| Your goal |
Put each line of text from the entries below into a Markdown table with two columns, Row and Line, numbering the rows and skipping blank lines. Leave the pictures out of the table.

____________________

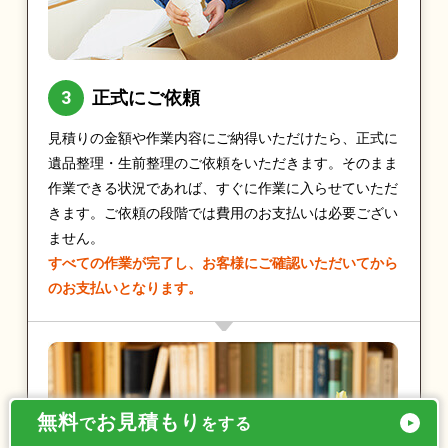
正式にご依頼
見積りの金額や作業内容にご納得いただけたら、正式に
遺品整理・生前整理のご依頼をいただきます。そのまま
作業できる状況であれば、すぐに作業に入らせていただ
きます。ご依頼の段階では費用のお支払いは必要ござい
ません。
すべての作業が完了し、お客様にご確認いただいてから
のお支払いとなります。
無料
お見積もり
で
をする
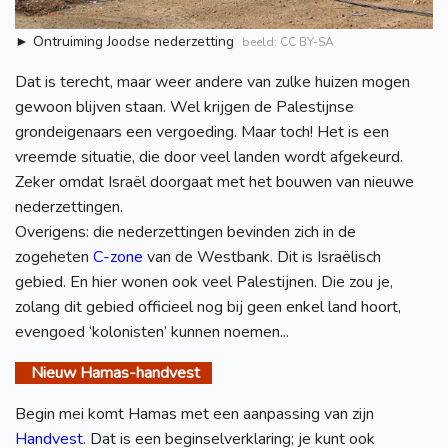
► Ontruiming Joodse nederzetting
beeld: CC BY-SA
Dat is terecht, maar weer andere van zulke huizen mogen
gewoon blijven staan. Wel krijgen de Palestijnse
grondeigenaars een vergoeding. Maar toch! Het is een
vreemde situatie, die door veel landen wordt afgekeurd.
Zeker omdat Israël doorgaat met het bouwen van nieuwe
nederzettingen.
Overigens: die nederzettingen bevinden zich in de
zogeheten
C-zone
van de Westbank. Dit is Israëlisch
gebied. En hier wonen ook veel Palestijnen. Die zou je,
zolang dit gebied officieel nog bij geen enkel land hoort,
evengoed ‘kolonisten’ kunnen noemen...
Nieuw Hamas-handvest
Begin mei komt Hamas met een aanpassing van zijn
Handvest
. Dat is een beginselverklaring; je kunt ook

____________________

| Response to the exercise |
| Row | Line |
|---|---|
| 1 | 正式にご依頼 |
| 2 | 見積りの金額や作業内容にご納得いただけたら、正式に |
| 3 | 遺品整理・生前整理のご依頼をいただきます。そのまま |
| 4 | 作業できる状況であれば、すぐに作業に入らせていただ |
| 5 | きます。ご依頼の段階では費用のお支払いは必要ござい |
| 6 | ません。 |
| 7 | すべての作業が完了し、お客様にご確認いただいてから |
| 8 | のお支払いとなります。 |
| 9 | 無料 |
| 10 | お見積もり |
| 11 | で |
| 12 | をする |
| 13 | ► Ontruiming Joodse nederzetting |
| 14 | beeld: CC BY-SA |
| 15 | Dat is terecht, maar weer andere van zulke huizen mogen |
| 16 | gewoon blijven staan. Wel krijgen de Palestijnse |
| 17 | grondeigenaars een vergoeding. Maar toch! Het is een |
| 18 | vreemde situatie, die door veel landen wordt afgekeurd. |
| 19 | Zeker omdat Israël doorgaat met het bouwen van nieuwe |
| 20 | nederzettingen. |
| 21 | Overigens: die nederzettingen bevinden zich in de |
| 22 | zogeheten |
| 23 | C-zone |
| 24 | van de Westbank. Dit is Israëlisch |
| 25 | gebied. En hier wonen ook veel Palestijnen. Die zou je, |
| 26 | zolang dit gebied officieel nog bij geen enkel land hoort, |
| 27 | evengoed ‘kolonisten’ kunnen noemen... |
| 28 | Nieuw Hamas-handvest |
| 29 | Begin mei komt Hamas met een aanpassing van zijn |
| 30 | Handvest |
| 31 | . Dat is een beginselverklaring; je kunt ook |